-- Start Page extract --
Perhaps it’s just me, but powerful as these expressions can be, they can be equally as opaque. I have some - in production no less - that have “| map('map',[…])” in them, and they’d better be documented in the extreme. Don’t edit them without a buddy, and don’t commit/push changes to them unless both of you are convinced it’s solving more problems than it’s creating. And not on a Friday.

Yeah I am with you @utoddl . I try to make a LOT of comments in the code itself, plus I keep a “code examples/best practices” document for more detail. Right now I am pretty much the only one doing automation, but supposedly more on the team want to get into it …

I haven’t had a chance to play with this yet, hopefully tomorrow - do you know offhand if I can use wildcards? So instead of map('selectattr','key','eq','properties.oracle'), use map('selectattr','key','eq','properties*')?

Then I can use one expression for either version shown above … where the file might have properties or properties.oracle

If you don’t know that is fine, I can experiment myself.

Thanks again!

Not with “eq”, but you can use other tests, like “match” and “search”:

    - name: Echo serverName attribute(s) from properties.oracle(s)
      ansible.builtin.debug:
        msg: "{{ db_engine.matches
                 | map('dict2items')
-- End Page extract --
-- Start Entries shown --
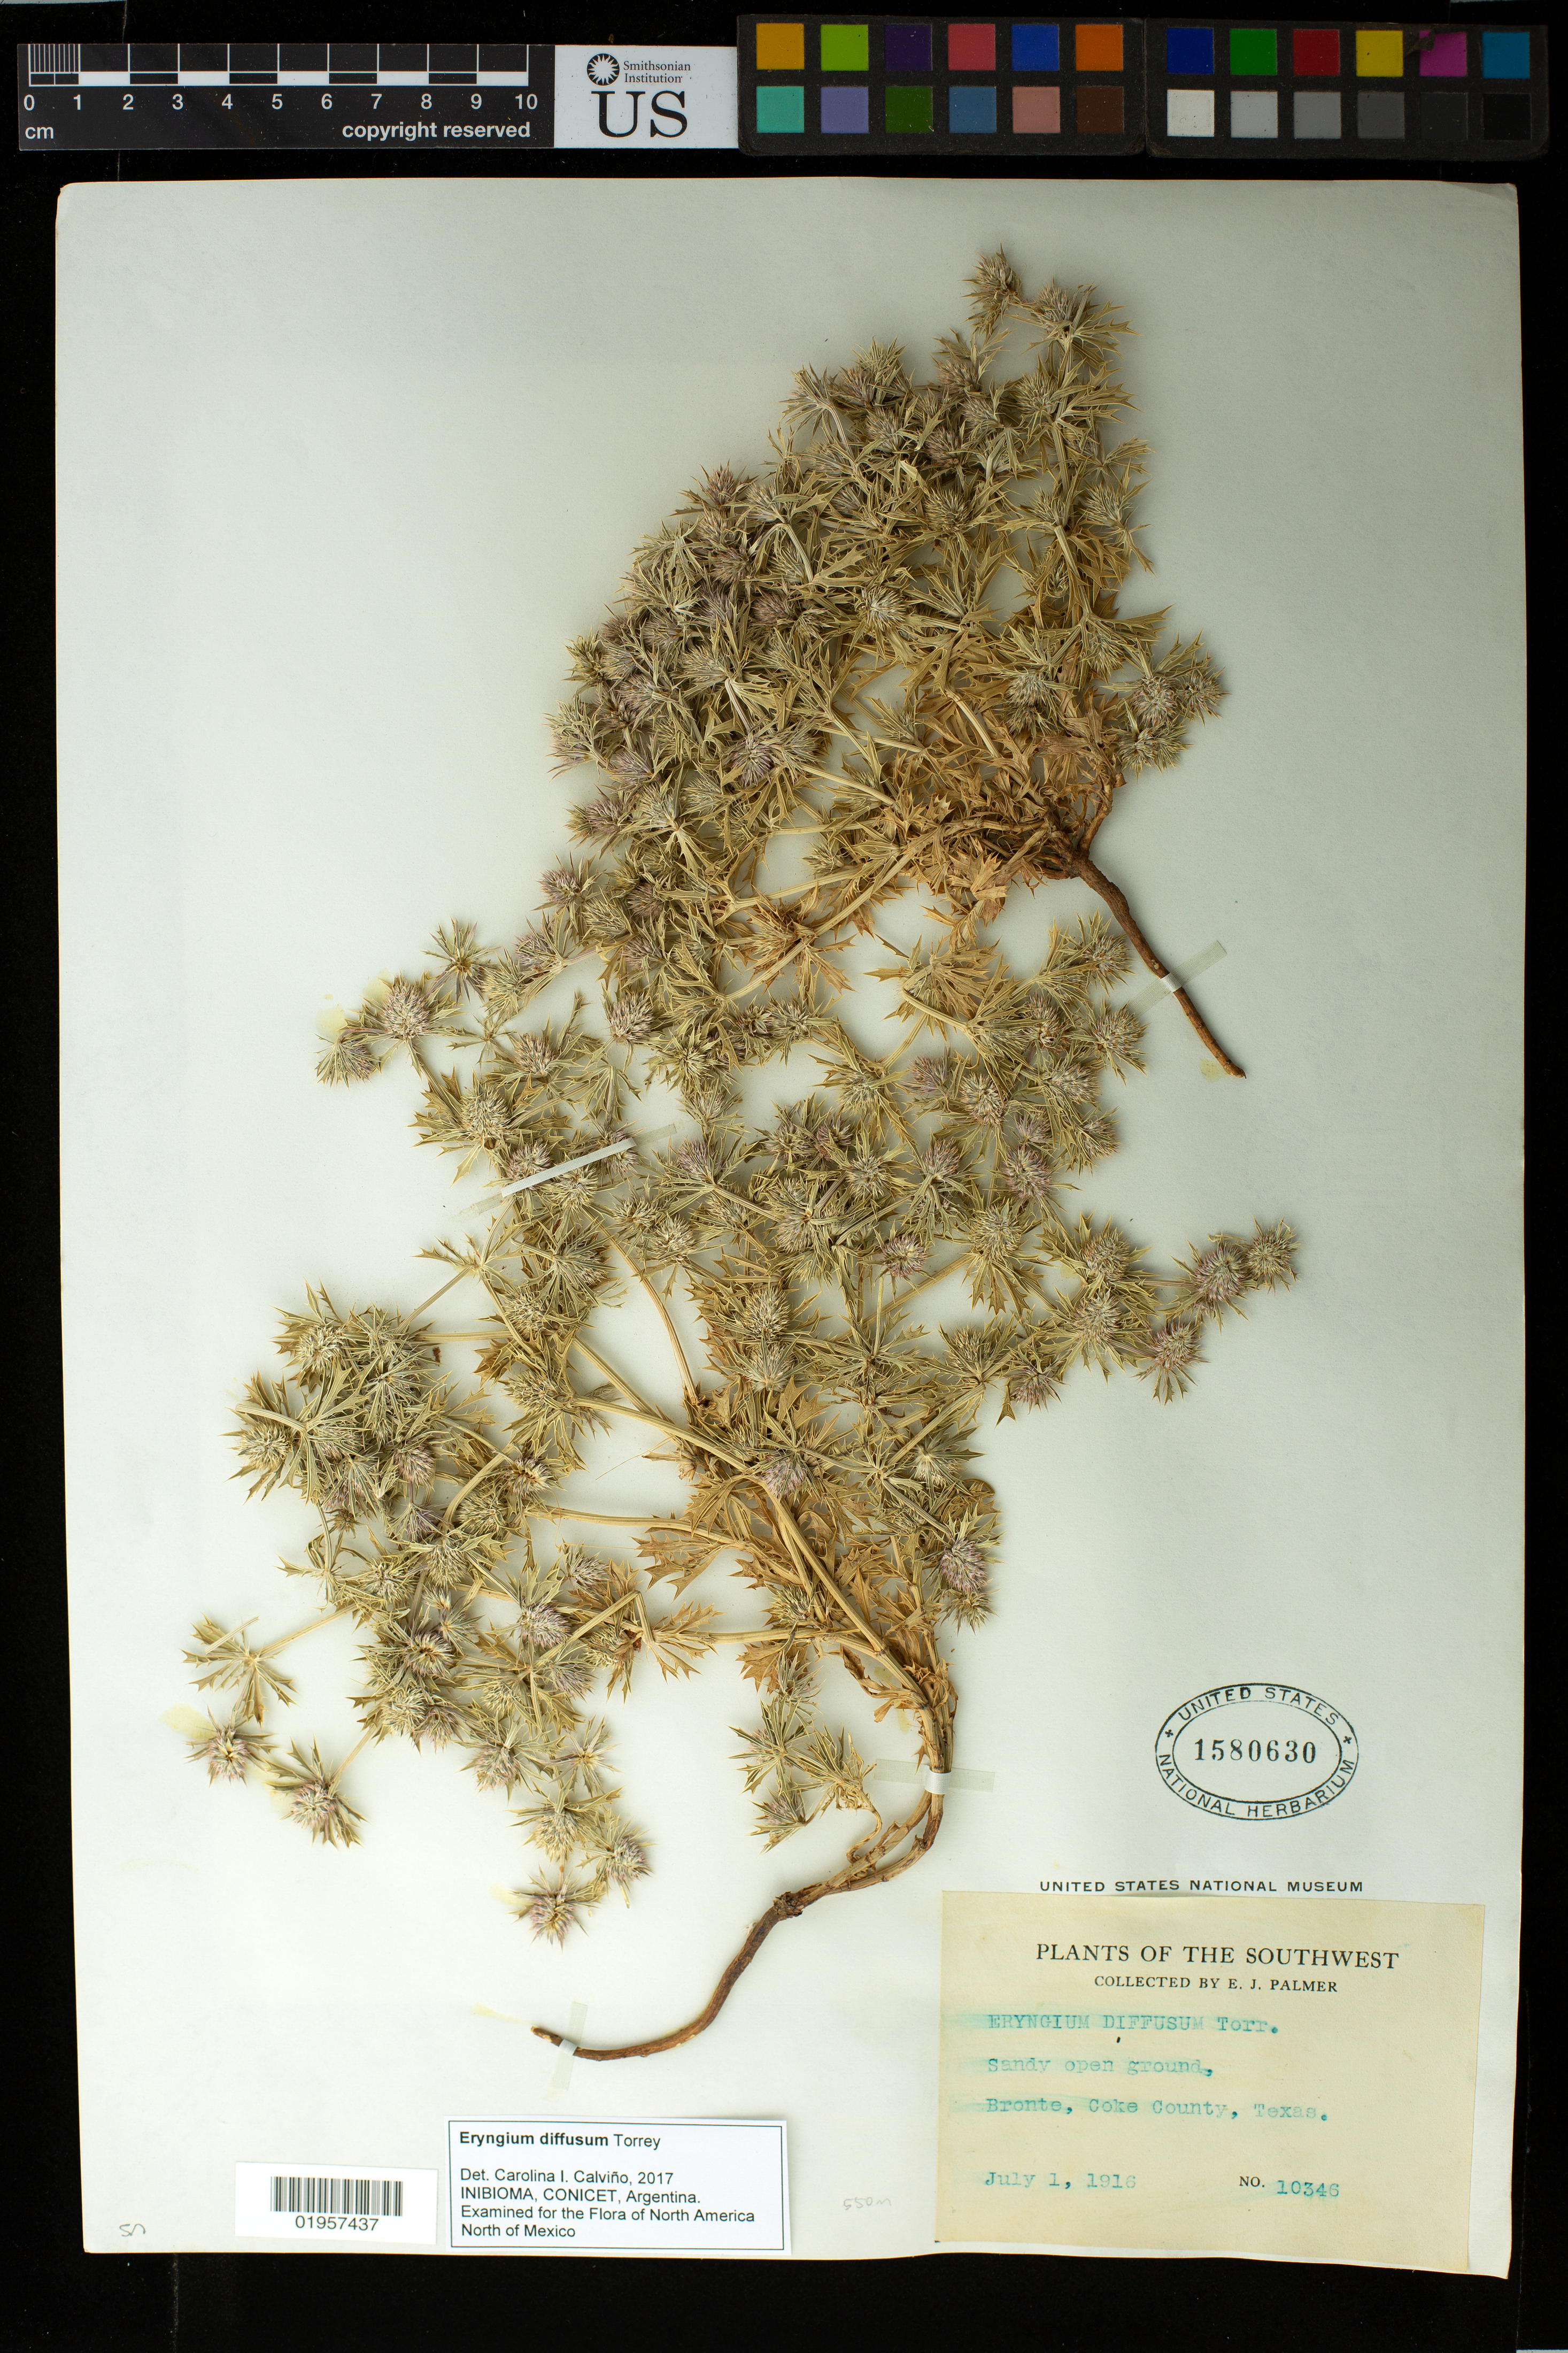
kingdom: Plantae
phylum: Tracheophyta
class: Magnoliopsida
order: Apiales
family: Apiaceae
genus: Eryngium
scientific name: Eryngium diffusum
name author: Torr.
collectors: E. J. Palmer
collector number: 10346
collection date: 1916-07-01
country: United States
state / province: Texas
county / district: Coke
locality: Bronte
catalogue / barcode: US 1580630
-- End Entries shown --
→ **Job**
Go on with the Ansible thread from the point where its final line stops. These rows come from a different source than the Ansible thread.

→ **Task result**
                 | map('selectattr','key','eq','properties.oracle')
                 | flatten(1)
                 | map(attribute='value.serverName')
              }}"

    - name: Echo serverName attribute(s) from properties.*
      ansible.builtin.debug:
        msg: "{{ db_engine.matches
                 | map('dict2items')
                 | map('selectattr','key','match','properties.*')
                 | flatten(1)
                 | map(attribute='value.serverName')
              }}"

    - name: Echo serverName attribute(s) from .*orac.*
      ansible.builtin.debug:
        msg: "{{ db_engine.matches
                 | map('dict2items')
                 | map('selectattr','key','search','orac')
                 | flatten(1)
                 | map(attribute='value.serverName')
              }}"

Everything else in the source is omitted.